Barbusse erzählt gänzlich ohne Heroisierung und Glorifizierung, präzise und schonungslos vom Elend des Stellungskrieges, von den Gewaltmärschen, vom Kampf mit der Kälte, der Hitze, dem Schlamm, den Wassereinbrüchen in den Gräben, den Läusen, dem Gestank der Latrinen und verwesenden Leichen, dem Warten, der Langeweile und dem ebenso brutalen wie zufälligen Tod. Aber auch vom vergleichsweise idyllischen Leben im Quartier sowie der Solidarität unter den Soldaten der Korporalschaft, dieser „Familie ohne Verwandtschaft“.

Und Barbusse setzt dabei die Themen und Motive, die im verständigen Teil der Kriegsliteratur der Folgejahre aufgegriffen werden, neben der Grausamkeit der Schlächterei u.a. die Unmöglichkeit, die Kriegserfahrung mitzuteilen, das Unverständnis an der Heimatfront und das Misstrauen gegen sie, die Vernichtung der Landschaft durch die Materialschlachten des Stellungskriegs, die Desertion.

Die Kameraden, von denen er berichtet, sind keine soldatischen Helden:

Es sind keine Soldaten, es sind Menschen. Es sind keine Abenteurer, keine Krieger, die zur Menschenschlächterei als Schlächter oder Schlachtvieh geboren sind. Es sind Ackersleute und Arbeiter, die man unter den Uniformen erkennt. Es sind entwurzelte Bürgersleute. Nun stehn sie bereit und warten auf das Zeichen des Todes und des Mordens; aber, wenn man durch die senkrechten Blitze der Bajonette ihre Gesichter betrachtet, sieht man, dass es einfach Menschen sind.

Poterloos Höllenfahrt

Das kompositorische Zentrum bildet das 12. der insgesamt 24 Kapitel, Le Portique, eine Art Höllenfahrt in die vom Krieg vernichtete Landschaft. Der Erzähler begleitet den Soldaten Poterloo in dessen Geburtsort Souchez, ein Dorf knapp hinter der vordersten Frontlinie. Neben der Straße warten die verstümmelten und halbverwesten Leichen auf den Abtransport:

Wir treten leise an sie heran. Sie liegen dicht aneinander; ein jeder zeigt noch, mit den Beinen oder den Armen, die eigentümliche Gebärde seines erstarrten Todeskampfes. Manche haben halbverweste Gesichter, brandige, gelbe Haut mit schwarzen Punkten. Mehrere haben ein vollständig verkohltes, teeriges Gesicht, geschwollene und ungeheure Lippen. Aufgedunsene Negergesichter. Zwischen zwei Leichen hervor starrt, diesem oder jenem angehörend, ein durchhackter Handknöchel, an dem ein Faserknäuel hängt.

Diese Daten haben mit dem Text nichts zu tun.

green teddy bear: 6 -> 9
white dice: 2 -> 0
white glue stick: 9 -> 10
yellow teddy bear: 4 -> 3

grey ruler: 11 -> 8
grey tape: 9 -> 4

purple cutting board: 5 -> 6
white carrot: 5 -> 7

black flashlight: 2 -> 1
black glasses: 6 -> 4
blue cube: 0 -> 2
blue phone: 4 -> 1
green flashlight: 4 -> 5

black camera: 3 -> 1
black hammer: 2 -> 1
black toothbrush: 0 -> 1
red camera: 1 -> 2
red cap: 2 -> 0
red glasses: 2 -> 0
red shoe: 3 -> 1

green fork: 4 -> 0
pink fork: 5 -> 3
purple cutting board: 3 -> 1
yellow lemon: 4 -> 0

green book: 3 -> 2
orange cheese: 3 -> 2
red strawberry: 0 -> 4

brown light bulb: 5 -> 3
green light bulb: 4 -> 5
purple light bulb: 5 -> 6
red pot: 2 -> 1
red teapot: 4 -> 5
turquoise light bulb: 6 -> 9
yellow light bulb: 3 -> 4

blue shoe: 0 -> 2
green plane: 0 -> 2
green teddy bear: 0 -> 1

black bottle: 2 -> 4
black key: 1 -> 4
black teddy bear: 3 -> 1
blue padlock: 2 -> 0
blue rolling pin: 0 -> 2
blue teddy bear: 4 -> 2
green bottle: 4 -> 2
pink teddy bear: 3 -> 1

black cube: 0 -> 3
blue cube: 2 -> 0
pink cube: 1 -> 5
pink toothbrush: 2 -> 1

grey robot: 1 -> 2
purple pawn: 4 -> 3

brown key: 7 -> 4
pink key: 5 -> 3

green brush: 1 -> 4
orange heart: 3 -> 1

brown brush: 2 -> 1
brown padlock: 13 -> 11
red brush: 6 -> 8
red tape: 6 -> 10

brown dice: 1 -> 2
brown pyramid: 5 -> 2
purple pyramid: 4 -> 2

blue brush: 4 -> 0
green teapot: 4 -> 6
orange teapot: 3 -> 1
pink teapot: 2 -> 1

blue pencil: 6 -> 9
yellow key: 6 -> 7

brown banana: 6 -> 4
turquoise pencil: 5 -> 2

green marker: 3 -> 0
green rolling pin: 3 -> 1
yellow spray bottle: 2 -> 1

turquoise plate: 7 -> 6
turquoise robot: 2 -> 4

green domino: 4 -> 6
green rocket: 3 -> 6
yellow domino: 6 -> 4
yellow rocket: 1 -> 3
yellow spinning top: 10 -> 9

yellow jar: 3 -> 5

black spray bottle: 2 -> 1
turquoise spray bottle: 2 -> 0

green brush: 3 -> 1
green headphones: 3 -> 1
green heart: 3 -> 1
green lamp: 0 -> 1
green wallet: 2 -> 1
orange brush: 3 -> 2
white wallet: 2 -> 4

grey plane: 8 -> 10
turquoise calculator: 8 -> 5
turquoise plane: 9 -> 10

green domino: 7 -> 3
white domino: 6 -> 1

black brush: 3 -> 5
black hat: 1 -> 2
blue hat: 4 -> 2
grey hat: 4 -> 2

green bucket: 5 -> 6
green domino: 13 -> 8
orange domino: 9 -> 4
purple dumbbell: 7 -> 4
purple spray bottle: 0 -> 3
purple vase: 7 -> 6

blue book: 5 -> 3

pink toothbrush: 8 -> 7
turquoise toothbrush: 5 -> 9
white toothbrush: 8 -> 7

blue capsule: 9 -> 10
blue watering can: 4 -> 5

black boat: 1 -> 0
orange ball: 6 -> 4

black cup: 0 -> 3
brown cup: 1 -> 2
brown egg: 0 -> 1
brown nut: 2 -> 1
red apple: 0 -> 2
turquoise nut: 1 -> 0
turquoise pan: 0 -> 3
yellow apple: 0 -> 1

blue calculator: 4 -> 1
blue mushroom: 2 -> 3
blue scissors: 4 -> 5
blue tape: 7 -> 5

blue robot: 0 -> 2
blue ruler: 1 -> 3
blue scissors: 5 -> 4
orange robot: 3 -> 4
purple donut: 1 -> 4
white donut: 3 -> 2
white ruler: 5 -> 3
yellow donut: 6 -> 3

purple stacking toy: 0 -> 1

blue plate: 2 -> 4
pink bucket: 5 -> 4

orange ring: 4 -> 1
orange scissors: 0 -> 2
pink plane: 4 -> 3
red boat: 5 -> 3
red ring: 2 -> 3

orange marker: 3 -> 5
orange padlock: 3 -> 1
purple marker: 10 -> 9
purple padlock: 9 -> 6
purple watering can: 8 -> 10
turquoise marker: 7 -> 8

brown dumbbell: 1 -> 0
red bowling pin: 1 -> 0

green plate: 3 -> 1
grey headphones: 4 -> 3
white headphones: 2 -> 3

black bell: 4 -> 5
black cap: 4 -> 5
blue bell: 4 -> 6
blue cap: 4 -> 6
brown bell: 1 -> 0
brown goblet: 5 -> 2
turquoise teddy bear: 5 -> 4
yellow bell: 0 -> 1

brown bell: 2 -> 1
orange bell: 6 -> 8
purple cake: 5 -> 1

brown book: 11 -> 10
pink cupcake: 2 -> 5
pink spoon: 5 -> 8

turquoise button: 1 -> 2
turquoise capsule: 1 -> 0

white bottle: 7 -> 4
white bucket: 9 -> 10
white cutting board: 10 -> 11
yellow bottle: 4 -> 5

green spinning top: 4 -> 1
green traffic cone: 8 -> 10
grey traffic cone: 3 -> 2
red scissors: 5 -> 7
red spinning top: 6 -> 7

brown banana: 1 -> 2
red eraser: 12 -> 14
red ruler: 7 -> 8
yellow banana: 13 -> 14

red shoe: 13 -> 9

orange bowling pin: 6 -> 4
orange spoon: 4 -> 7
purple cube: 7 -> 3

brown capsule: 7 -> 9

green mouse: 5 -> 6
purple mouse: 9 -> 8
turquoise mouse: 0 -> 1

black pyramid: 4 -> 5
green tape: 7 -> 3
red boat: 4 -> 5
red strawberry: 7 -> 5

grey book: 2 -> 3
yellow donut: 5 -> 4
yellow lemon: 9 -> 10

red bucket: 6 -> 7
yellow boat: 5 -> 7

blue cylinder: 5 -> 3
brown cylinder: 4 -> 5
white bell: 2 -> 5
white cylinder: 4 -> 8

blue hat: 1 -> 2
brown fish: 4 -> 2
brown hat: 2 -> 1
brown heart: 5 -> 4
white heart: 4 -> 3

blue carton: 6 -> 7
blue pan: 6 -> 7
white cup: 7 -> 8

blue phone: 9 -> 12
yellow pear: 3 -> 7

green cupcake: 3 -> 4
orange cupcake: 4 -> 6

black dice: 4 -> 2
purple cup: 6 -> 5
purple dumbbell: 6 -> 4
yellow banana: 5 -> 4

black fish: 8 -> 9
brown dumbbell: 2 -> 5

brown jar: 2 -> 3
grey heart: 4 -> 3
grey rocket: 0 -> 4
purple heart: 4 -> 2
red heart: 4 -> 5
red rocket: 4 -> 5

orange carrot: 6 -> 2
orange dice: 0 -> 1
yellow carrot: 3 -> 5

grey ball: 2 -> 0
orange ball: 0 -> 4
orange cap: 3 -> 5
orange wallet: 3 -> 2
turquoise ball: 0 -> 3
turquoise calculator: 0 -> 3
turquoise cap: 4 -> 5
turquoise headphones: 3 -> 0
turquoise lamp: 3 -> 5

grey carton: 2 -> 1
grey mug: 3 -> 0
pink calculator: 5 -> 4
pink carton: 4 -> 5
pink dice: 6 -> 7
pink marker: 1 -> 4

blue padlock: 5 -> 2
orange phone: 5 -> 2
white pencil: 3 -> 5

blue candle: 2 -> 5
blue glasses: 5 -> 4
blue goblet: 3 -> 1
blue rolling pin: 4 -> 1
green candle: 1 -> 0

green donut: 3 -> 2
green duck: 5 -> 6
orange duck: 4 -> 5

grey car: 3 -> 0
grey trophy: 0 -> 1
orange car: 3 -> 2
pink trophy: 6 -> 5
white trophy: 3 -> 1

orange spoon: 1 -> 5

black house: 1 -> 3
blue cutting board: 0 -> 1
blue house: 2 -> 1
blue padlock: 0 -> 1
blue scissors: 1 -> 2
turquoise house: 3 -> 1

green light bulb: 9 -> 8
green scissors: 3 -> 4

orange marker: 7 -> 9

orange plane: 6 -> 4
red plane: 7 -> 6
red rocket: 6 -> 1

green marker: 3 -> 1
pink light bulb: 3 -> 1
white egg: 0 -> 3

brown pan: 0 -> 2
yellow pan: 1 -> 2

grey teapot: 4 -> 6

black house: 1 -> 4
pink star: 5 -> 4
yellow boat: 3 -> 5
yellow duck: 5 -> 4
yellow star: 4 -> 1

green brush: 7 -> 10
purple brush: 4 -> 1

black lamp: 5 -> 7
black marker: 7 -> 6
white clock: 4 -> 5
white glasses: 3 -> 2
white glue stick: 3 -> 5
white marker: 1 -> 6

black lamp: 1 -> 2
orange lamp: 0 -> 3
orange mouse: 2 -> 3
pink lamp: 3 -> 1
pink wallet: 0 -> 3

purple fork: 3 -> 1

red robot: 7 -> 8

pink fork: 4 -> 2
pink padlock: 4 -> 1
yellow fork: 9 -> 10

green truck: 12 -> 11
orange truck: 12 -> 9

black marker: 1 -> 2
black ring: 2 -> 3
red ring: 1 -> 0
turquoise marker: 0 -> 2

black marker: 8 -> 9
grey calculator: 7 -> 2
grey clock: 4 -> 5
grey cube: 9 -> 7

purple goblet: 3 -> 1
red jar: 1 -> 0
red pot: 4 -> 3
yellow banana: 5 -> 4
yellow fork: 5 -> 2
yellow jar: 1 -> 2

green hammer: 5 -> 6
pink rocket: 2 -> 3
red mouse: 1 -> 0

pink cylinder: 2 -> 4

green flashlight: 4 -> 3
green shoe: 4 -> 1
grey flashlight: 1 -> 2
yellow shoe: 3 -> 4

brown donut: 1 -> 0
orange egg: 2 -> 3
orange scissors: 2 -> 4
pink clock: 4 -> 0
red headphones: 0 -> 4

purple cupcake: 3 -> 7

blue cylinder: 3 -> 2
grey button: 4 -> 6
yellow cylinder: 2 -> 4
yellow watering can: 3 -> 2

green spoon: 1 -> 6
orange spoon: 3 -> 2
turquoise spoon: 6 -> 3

Andere wieder sind nur noch unförmige, beschmutzte Larven, aus denen unerkennbares Rüstzeug oder Knochenfetzen ragen. Etwas weiter weg liegt ein so schrecklich zugerichteter Leichnam, dass man ihn an zwei Pfählen in ein Drahtnetz legen musste, um ihn unterwegs, beim tragen, nicht zu verlieren. So haben sie ihn, wie einen Ballen, in der metallenen Hängematte herüber getragen und hier niedergelegt; dran ist kein Unten und kein Oben mehr zu unterscheiden; aus dem unförmigen Haufen ist nur eine klaffende Hosentasche erkennbar, aus der ein Insekt heraus kriecht und wieder hinein schlüpft.

Um die Toten flattern Briefe, die aus ihren Kleidern oder ihren Patronentaschen geflogen sind, als man den Leichnam niederlegte. Auf einem dieser schneeweißen Papierfetzen, die im Wind umher flattern und die der Kot beschmiert, lese ich, leise darüber geneigt, diesen Satz: „Lieber Henri, wie schön das Wetter zu deinem Geburtstage ist! …“ Der Soldat liegt auf dem Bauch; von einer Hüfte zur andern klafft eine tiefe Furche; sein Kopf liegt halb nach hinten gedreht; man sieht ein hohles Auge und auf der Schläfe, auf der Backe und dem Hals ist sowas wie grünes Moos gewachsen.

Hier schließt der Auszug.